Given the progressive deterioration of respiratory function and non-diagnostic pattern seen on the radiological imaging, it was decided to perform a pleuropulmonary biopsy, which gave the final diagnosis as is the approach in most published cases where the final diagnosis was also made on biopsy. ¹³ However, the risk of developing pneumothorax (bullae develop along the course of the disease), ¹⁴ which can get complicated with bronchopleural fistula, ¹⁵ makes some authors suggest that for future cases the diagnosis of IPPFE should be done without lung biopsy based solely on the radiological characteristics, symptoms and some biomarkers that may be useful for this. ¹⁶ In our patient, the biopsy was diagnostic and helped to rule out infectious causes such as Aspergillus infection or active tuberculosis.

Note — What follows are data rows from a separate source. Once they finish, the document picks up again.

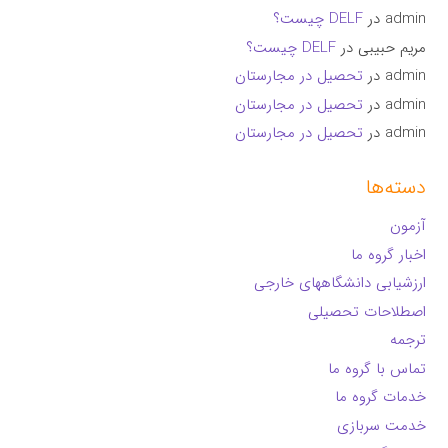
admin
در
DELF چیست؟
مریم حبیبی
در
DELF چیست؟
admin
در
تحصیل در مجارستان
admin
در
تحصیل در مجارستان
admin
در
تحصیل در مجارستان
دسته‌ها
آزمون
اخبار گروه ما
ارزشیابی دانشگاههای خارجی
اصطلاحات تحصیلی
ترجمه
تماس با گروه ما
خدمات گروه ما
خدمت سربازی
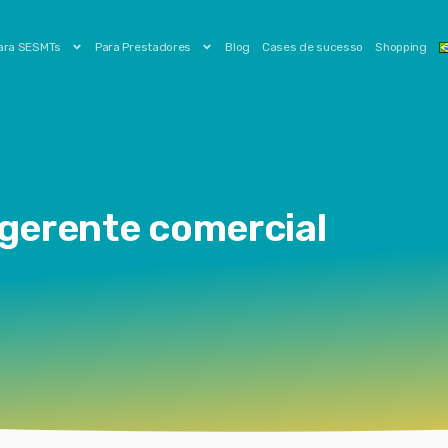
ara SESMTs
Para Prestadores
Blog
Cases de sucesso
Shopping
 gerente comercial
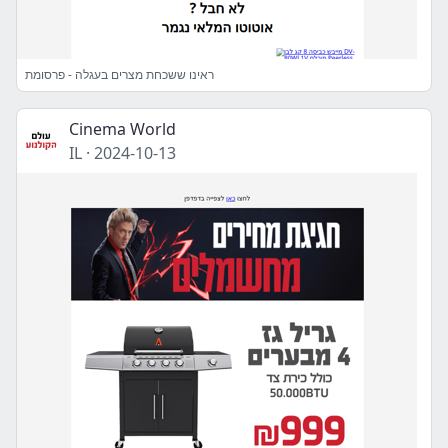
ראינו ששכחת מצרים בעגלה - פרסומת
Cinema World
IL
·
2024-10-13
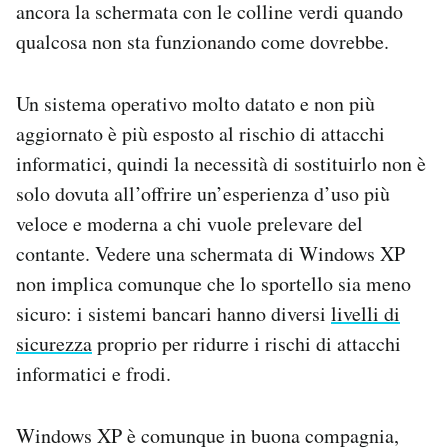
ancora la schermata con le colline verdi quando
qualcosa non sta funzionando come dovrebbe.
Un sistema operativo molto datato e non più
aggiornato è più esposto al rischio di attacchi
informatici, quindi la necessità di sostituirlo non è
solo dovuta all’offrire un’esperienza d’uso più
veloce e moderna a chi vuole prelevare del
contante. Vedere una schermata di Windows XP
non implica comunque che lo sportello sia meno
sicuro: i sistemi bancari hanno diversi
livelli di
sicurezza
proprio per ridurre i rischi di attacchi
informatici e frodi.
Windows XP è comunque in buona compagnia,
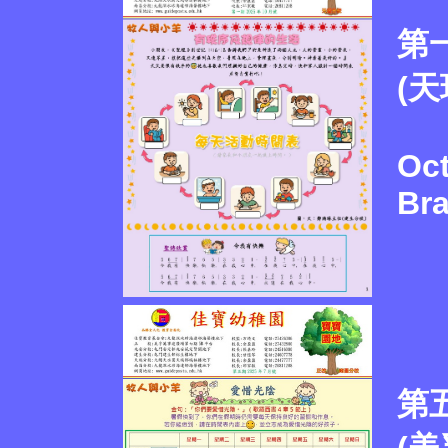
第一
(天
Oct
Br
第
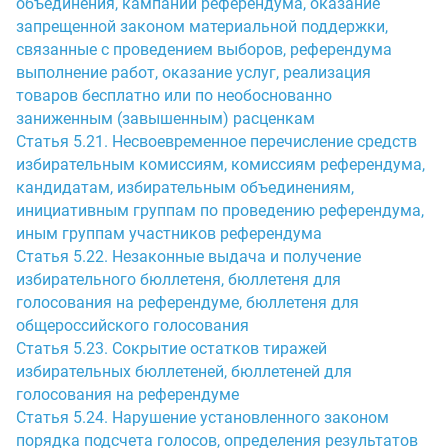
объединения, кампании референдума, оказание
запрещенной законом материальной поддержки,
связанные с проведением выборов, референдума
выполнение работ, оказание услуг, реализация
товаров бесплатно или по необоснованно
заниженным (завышенным) расценкам
Статья 5.21. Несвоевременное перечисление средств
избирательным комиссиям, комиссиям референдума,
кандидатам, избирательным объединениям,
инициативным группам по проведению референдума,
иным группам участников референдума
Статья 5.22. Незаконные выдача и получение
избирательного бюллетеня, бюллетеня для
голосования на референдуме, бюллетеня для
общероссийского голосования
Статья 5.23. Сокрытие остатков тиражей
избирательных бюллетеней, бюллетеней для
голосования на референдуме
Статья 5.24. Нарушение установленного законом
порядка подсчета голосов, определения результатов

There is no specific treatment for this disease; corticosteroids, immunosuppressants, and even N-acetylcysteine have been tested ¹⁷ with mixed results, that is, either ineffective, with transient effect or even with zero effect. There are also cases, such as ours, in which no treatment was given. ¹⁸ Mean survival of the disease is 11 years; it is thought to be more aggressive in familial cases ⁶ and even in idiopathic cases. In cases of progression, lung transplantation is proposed as a last option, ¹⁴ although to date there has been only three cases reported, two of which had prior exposure to chemoteraphy. ^6,19

Further studies are warranted to see both the natural course of the disease and the therapeutic options that may be effective.